VORLIEGENDER TEXT:
============
15.03.2016, 14:04 Uhr

"Pellets sind nicht gleich Pellets"

Franz Sturmberger verfügt über einen modernen Fuhrpark von 26 Lkw. (Foto: Volvo)

Die billigsten Holzpellets bringen nicht den gewünschten Erfolg. Davon ist Franz Sturmberger überzeugt.

WARTBERG (sta). Hackschnitzel, Pellets und Rindenmulch erzeugt die Firma Sturmberger aus Wartberg - und das seit zwei Jahrzehnten. Veredelung von Holz und Baum in Form von Hackschnitzeln, Pellets und Rindenmulch. Mit dem Pellets-Werk in Wels zählt das Familienunternehmen zu den größten Produzenten und Händlern in Oberösterreich. Etwa 14.000 Kunden vertrauen auf die Qualität des Wartberger Unternehmens. Rund 50 Prozent erwirtschaften die 48 Mitarbeiter an den Standorten Wartberg und Wels mit Pellets. "Der Kunde sollte dabei nicht immer auf den Preis schauen. 'Billig-Pellets' haben meist einen niedrigeren Brennwert und verursachen mehr Asche und Staub. Die Erinnerung an gute Qualität währt länger als die kleine Freude am niedrigen Preis", ist Sturmberger überzeugt. "Wir sind sicher nicht die Billigsten, aber wir stehen für Beständigkeit und Zuverlässigkeit. Wir erfüllen nicht nur die geforderten Normen, sondern möchten für unsere Kunden einen Mehrwert erzielen. Ich bin auch davon überzeugt, dass das Preis-Leistungsverhältnis bei unseren Produkten passt."
============
AUFGABE 1:
Nennen Sie alle Erzeugnisse, die die Firma Sturmberger laut dem Artikel über Holzpellets herstellt.
AUFGABE 2:
Stimmen die folgenden Aussagen mit dem Artikel über Holzpellets überein? Antworten Sie jeweils mit Ja oder Nein und zitieren Sie die entscheidenden Worte des Artikels wörtlich.
(a) Die 48 Mitarbeiter des Unternehmens arbeiten an den Standorten Wartberg und Wels.
(b) Laut Sturmberger haben „Billig-Pellets“ meist einen höheren Brennwert.
(c) Das Unternehmen hat etwa 14.000 Kunden.

Datensatzeinträge
============
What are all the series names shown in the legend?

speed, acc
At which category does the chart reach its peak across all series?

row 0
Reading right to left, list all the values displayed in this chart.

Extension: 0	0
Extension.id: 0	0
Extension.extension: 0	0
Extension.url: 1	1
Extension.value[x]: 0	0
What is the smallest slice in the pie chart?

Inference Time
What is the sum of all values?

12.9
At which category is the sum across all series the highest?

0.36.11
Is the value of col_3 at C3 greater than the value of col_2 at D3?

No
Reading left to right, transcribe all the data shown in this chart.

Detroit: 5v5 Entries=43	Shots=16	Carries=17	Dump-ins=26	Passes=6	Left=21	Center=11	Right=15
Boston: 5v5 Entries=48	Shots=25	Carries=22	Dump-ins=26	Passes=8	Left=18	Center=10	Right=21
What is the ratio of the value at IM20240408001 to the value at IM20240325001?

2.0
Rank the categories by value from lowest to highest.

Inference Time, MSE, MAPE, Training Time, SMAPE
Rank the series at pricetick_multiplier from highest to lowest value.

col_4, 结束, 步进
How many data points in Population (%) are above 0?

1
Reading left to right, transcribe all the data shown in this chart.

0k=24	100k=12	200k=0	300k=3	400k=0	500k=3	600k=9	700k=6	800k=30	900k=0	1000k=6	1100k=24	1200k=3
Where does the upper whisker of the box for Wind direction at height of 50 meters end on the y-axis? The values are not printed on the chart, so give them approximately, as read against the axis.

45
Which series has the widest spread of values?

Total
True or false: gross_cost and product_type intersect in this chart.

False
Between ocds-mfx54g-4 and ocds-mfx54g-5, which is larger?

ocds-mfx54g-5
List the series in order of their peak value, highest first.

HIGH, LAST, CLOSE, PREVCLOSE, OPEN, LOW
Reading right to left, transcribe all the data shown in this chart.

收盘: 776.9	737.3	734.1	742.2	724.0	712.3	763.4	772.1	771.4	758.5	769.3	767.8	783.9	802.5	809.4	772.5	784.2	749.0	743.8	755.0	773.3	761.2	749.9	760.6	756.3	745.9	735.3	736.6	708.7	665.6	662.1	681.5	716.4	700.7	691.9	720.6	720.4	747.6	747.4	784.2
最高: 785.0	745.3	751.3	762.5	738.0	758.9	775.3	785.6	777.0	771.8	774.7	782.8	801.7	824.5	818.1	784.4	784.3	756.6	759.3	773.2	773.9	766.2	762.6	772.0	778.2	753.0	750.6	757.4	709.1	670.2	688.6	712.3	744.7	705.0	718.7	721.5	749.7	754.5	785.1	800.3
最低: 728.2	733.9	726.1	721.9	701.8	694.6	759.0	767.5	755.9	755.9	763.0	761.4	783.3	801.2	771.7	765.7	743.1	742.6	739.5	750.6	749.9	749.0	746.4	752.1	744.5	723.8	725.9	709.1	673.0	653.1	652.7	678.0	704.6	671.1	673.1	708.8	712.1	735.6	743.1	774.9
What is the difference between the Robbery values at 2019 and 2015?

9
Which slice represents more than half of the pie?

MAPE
============
LÖSUNG 1:
Hackschnitzel, Pellets und Rindenmulch.

LÖSUNG 2:
(a) Ja: „Rund 50 Prozent erwirtschaften die 48 Mitarbeiter an den Standorten Wartberg und Wels mit Pellets.“
(b) Nein: „'Billig-Pellets' haben meist einen niedrigeren Brennwert und verursachen mehr Asche und Staub.“
(c) Ja: „Etwa 14.000 Kunden vertrauen auf die Qualität des Wartberger Unternehmens.“